───── Data shown

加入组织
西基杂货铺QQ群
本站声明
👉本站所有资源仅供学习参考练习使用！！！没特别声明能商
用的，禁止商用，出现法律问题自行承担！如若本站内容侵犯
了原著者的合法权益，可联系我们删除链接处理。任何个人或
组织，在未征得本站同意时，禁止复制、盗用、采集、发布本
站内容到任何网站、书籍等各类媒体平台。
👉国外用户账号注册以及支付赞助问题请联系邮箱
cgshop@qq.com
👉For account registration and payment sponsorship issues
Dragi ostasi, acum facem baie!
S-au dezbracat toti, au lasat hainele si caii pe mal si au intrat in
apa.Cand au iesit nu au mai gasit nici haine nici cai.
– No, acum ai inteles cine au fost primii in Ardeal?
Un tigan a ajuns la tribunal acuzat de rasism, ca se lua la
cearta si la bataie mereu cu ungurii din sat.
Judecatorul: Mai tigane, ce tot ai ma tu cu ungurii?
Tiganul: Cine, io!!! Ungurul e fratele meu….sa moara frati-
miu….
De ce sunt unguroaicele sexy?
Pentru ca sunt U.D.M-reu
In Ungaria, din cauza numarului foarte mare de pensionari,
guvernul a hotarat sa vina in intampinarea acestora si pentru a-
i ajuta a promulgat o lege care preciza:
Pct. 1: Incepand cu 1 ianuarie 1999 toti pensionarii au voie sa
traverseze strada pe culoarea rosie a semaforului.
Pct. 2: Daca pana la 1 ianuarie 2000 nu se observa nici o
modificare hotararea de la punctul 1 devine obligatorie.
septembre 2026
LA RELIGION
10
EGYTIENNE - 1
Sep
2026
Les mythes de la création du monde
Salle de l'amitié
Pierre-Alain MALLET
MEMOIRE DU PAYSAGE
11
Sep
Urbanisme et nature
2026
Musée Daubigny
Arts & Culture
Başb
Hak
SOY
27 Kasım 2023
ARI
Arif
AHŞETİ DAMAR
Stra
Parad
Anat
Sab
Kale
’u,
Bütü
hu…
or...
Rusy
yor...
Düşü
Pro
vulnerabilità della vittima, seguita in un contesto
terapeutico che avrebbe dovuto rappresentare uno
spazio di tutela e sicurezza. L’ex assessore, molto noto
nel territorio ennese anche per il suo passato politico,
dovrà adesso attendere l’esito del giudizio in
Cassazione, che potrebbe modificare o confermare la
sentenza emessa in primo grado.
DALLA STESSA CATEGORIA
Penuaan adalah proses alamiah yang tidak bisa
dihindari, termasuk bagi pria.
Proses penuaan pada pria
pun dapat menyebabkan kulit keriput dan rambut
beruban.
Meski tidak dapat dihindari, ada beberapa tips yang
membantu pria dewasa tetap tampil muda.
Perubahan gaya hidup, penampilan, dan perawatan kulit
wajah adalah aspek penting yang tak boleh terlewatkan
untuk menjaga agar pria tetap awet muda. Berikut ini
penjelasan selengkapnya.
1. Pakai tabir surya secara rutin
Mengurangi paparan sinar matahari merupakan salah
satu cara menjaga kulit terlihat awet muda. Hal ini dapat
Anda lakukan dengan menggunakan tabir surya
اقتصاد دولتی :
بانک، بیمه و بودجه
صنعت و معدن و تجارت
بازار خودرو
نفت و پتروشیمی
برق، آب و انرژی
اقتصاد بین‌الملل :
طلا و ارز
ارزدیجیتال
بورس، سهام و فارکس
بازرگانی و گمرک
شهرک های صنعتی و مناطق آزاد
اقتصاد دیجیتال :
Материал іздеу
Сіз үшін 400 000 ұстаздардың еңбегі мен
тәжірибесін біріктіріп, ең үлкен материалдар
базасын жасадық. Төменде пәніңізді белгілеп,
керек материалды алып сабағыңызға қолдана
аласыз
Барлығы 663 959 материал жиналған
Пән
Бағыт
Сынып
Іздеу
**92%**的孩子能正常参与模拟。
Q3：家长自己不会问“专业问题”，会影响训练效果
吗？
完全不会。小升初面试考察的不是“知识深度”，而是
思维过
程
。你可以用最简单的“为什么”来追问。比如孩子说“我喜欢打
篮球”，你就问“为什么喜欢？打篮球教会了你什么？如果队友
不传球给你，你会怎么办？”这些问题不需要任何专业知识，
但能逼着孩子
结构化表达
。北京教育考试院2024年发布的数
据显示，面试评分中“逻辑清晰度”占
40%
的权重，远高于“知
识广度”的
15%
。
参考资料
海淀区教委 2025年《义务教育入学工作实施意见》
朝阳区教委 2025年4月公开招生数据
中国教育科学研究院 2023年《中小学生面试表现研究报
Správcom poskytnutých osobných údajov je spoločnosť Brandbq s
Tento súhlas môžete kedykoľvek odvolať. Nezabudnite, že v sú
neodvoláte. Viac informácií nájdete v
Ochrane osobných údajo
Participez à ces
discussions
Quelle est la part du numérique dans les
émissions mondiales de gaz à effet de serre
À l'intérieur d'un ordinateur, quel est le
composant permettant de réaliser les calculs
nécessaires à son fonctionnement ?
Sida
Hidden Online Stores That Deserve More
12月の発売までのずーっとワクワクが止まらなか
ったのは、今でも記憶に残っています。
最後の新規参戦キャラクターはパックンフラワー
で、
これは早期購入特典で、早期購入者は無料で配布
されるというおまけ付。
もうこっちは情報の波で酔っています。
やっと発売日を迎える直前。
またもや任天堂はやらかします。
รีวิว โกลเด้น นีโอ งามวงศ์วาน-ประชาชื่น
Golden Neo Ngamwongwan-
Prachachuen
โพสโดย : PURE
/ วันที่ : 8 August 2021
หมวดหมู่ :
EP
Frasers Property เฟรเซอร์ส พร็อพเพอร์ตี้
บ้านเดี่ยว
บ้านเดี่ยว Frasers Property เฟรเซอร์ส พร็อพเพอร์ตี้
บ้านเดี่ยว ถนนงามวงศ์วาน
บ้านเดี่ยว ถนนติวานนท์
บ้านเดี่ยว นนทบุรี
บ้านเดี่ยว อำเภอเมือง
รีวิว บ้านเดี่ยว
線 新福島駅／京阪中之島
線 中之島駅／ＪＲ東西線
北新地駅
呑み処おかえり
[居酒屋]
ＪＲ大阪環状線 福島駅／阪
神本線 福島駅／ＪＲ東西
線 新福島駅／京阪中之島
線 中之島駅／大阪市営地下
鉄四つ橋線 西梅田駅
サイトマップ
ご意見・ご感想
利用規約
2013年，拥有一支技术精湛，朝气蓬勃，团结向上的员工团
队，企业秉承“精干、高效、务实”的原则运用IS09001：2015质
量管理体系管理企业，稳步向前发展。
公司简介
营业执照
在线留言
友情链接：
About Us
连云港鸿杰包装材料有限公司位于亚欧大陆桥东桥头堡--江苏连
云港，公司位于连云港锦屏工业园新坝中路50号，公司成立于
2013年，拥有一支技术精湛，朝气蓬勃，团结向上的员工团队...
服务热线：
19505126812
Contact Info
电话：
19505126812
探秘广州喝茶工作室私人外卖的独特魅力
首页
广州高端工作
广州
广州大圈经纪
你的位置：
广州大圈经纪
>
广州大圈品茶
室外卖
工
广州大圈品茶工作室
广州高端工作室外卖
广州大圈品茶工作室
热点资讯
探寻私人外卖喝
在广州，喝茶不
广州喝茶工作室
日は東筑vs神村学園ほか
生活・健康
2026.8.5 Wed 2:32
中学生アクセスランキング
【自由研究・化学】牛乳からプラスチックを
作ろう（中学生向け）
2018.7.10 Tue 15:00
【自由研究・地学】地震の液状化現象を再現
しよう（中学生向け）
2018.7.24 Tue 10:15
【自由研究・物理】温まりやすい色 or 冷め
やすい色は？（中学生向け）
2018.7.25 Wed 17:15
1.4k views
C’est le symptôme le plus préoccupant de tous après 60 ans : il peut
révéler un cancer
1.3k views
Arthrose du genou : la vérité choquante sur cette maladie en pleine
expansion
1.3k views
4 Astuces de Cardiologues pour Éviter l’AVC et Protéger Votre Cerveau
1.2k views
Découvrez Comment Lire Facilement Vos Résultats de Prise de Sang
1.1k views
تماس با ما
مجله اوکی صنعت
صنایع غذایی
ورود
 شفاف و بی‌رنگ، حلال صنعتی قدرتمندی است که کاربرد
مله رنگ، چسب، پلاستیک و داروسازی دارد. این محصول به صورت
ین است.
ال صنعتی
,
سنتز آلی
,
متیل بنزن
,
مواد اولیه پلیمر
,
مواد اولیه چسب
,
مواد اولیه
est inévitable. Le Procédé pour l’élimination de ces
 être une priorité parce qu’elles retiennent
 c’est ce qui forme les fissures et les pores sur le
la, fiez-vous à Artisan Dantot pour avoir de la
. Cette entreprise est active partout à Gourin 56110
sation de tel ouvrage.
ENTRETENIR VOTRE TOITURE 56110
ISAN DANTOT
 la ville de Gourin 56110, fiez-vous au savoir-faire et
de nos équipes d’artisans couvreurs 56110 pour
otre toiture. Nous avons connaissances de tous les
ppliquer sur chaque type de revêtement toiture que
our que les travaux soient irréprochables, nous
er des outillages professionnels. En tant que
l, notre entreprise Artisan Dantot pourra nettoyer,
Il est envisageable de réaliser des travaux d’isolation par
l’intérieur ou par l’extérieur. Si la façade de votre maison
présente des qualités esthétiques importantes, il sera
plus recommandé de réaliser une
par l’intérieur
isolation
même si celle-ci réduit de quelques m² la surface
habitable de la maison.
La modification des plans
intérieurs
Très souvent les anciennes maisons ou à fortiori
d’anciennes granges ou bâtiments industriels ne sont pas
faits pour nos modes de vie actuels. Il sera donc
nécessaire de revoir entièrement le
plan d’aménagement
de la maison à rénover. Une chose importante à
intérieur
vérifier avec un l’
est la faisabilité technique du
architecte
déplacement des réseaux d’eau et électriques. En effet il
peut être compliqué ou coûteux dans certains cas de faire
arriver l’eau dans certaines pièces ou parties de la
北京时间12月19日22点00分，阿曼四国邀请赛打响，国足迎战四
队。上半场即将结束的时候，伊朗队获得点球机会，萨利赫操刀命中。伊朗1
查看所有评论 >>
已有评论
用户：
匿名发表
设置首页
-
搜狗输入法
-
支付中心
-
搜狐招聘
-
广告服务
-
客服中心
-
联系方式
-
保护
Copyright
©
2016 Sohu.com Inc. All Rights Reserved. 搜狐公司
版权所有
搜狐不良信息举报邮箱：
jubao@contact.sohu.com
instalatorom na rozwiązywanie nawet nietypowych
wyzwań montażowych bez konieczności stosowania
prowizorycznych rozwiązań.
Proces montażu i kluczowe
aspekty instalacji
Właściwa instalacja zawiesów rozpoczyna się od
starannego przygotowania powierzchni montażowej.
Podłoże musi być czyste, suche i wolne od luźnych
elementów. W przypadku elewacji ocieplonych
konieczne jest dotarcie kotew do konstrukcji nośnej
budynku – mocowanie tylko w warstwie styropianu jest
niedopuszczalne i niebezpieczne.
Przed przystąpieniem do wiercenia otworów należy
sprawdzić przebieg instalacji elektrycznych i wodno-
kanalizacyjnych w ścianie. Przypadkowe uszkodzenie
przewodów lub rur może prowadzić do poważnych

──────────

▸ Instructions to follow
Your reply should hold only the lines from the first line of the records through the one with "primii in Ardeal?", reproduced word for word.

▸ The answer
加入组织
西基杂货铺QQ群
本站声明
👉本站所有资源仅供学习参考练习使用！！！没特别声明能商
用的，禁止商用，出现法律问题自行承担！如若本站内容侵犯
了原著者的合法权益，可联系我们删除链接处理。任何个人或
组织，在未征得本站同意时，禁止复制、盗用、采集、发布本
站内容到任何网站、书籍等各类媒体平台。
👉国外用户账号注册以及支付赞助问题请联系邮箱
cgshop@qq.com
👉For account registration and payment sponsorship issues
Dragi ostasi, acum facem baie!
S-au dezbracat toti, au lasat hainele si caii pe mal si au intrat in
apa.Cand au iesit nu au mai gasit nici haine nici cai.
– No, acum ai inteles cine au fost primii in Ardeal?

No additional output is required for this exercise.